DATASET EXCERPTS:
__________
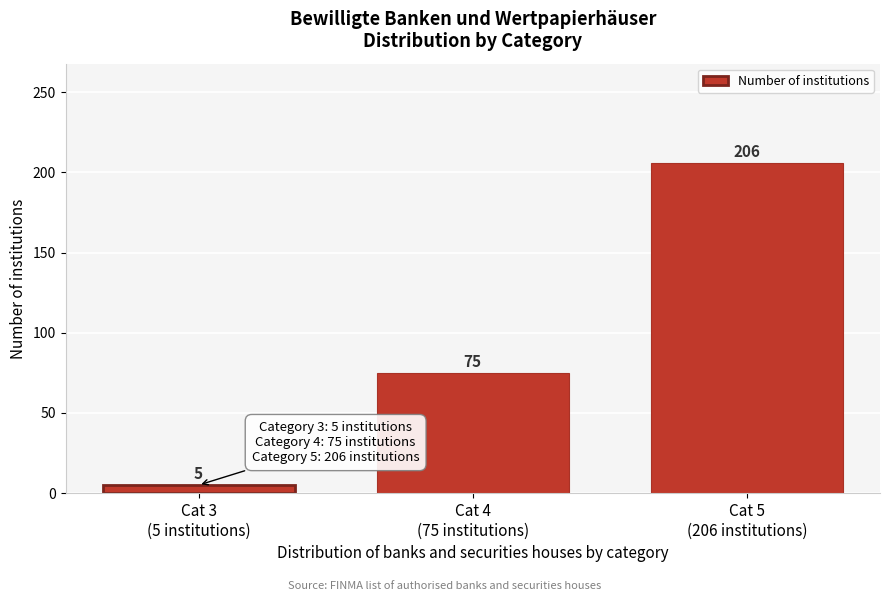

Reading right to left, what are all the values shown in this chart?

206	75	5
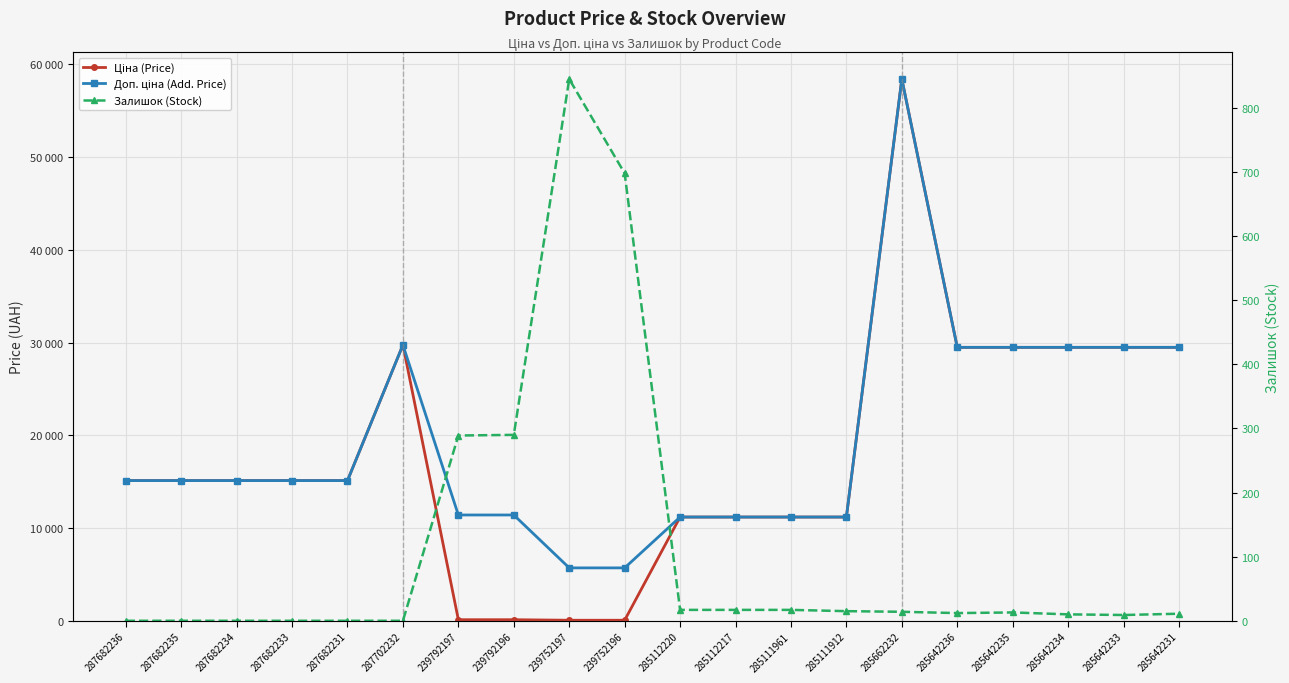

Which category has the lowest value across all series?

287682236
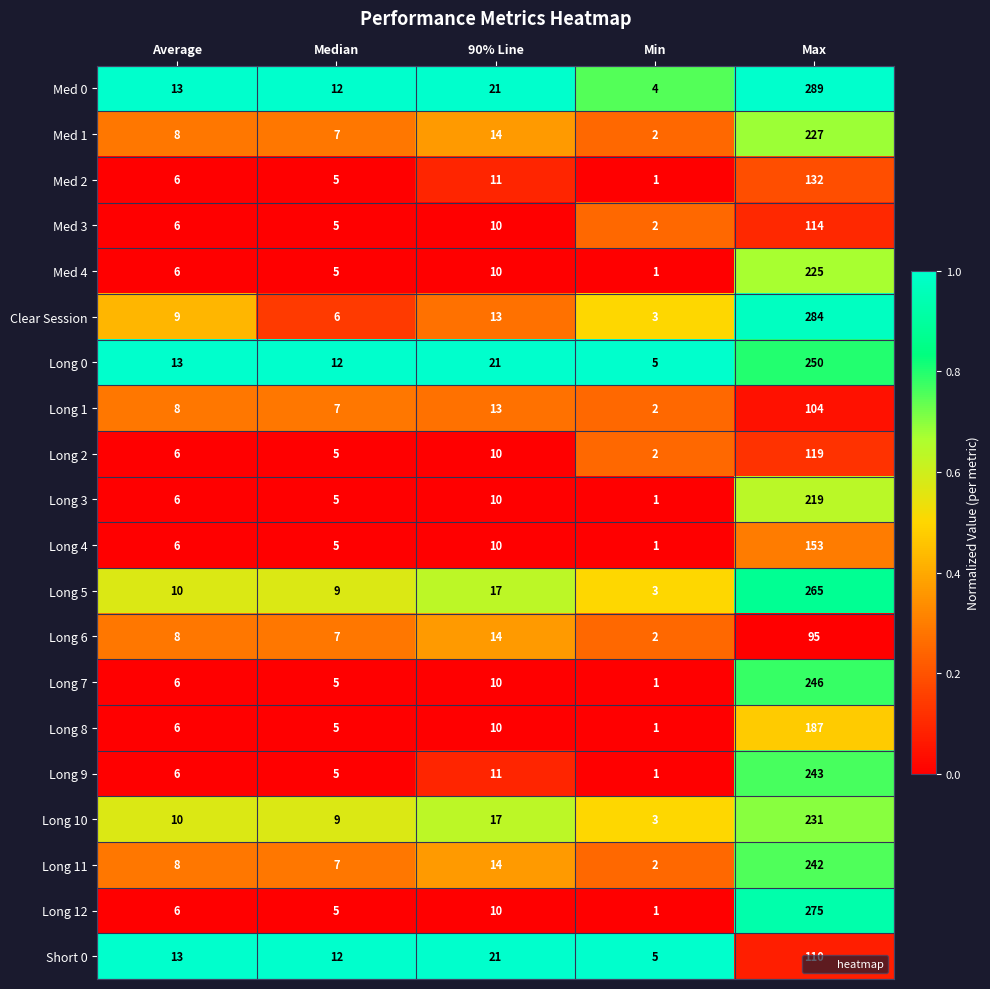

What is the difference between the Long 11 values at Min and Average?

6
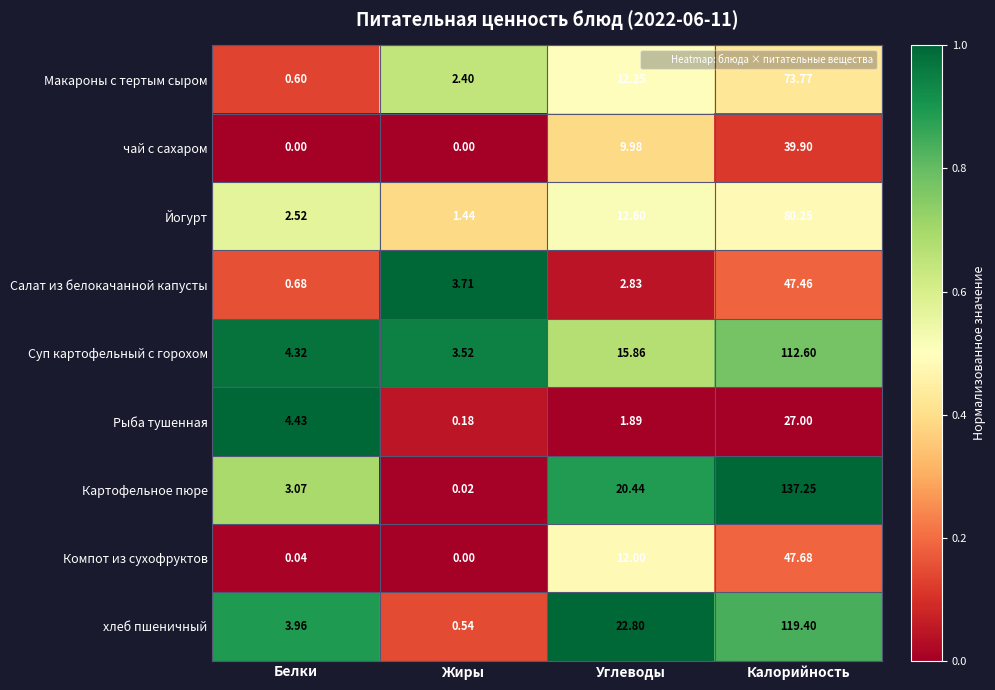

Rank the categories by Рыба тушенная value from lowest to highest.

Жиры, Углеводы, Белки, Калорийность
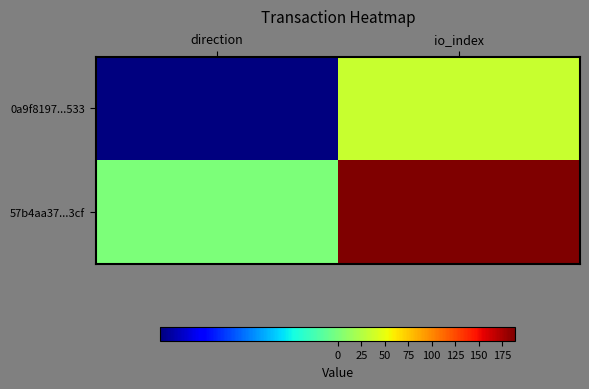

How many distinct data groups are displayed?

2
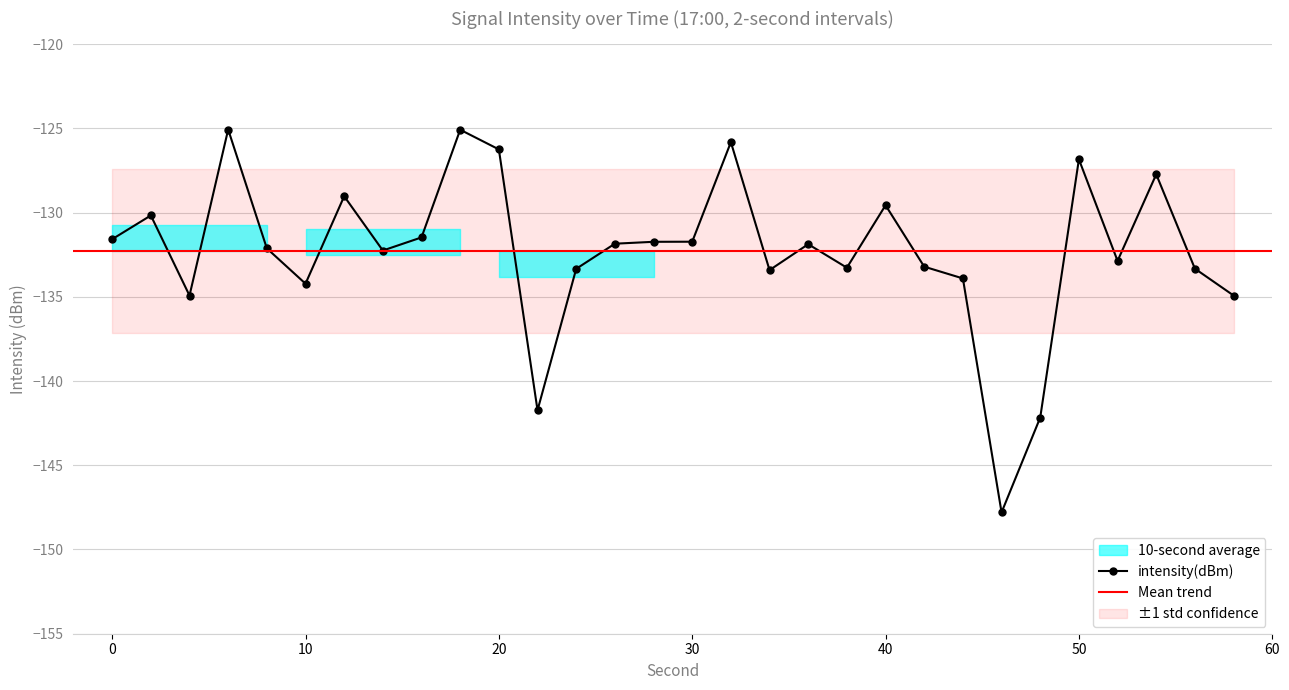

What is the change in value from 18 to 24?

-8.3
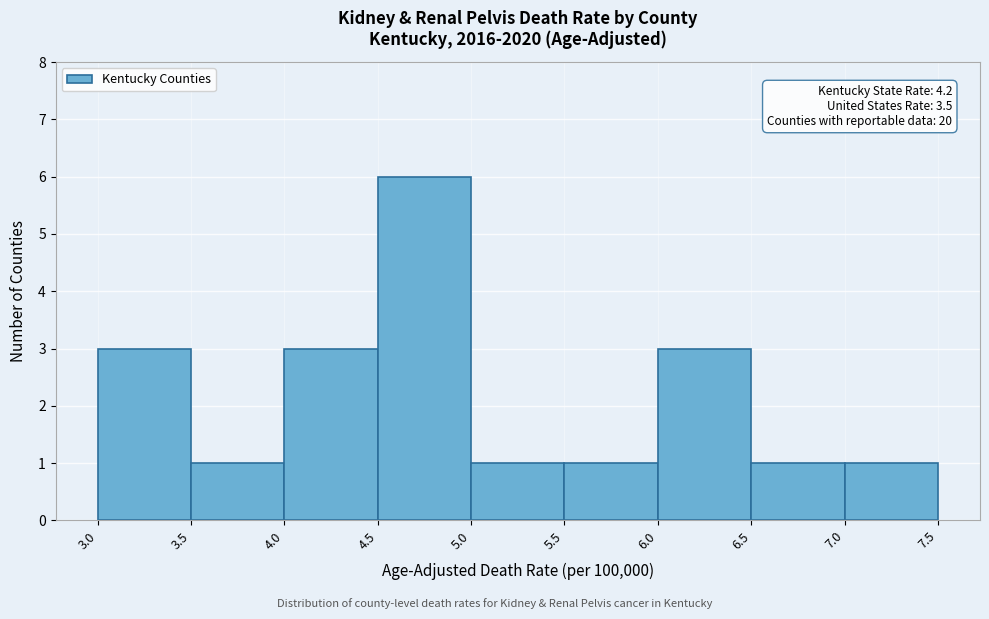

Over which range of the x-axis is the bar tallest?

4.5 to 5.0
__________
DESCRIPTION OF THE TASK:
How many lines in the records contain the string "values"? Reply with the number alone.

WRITTEN ANSWER:
2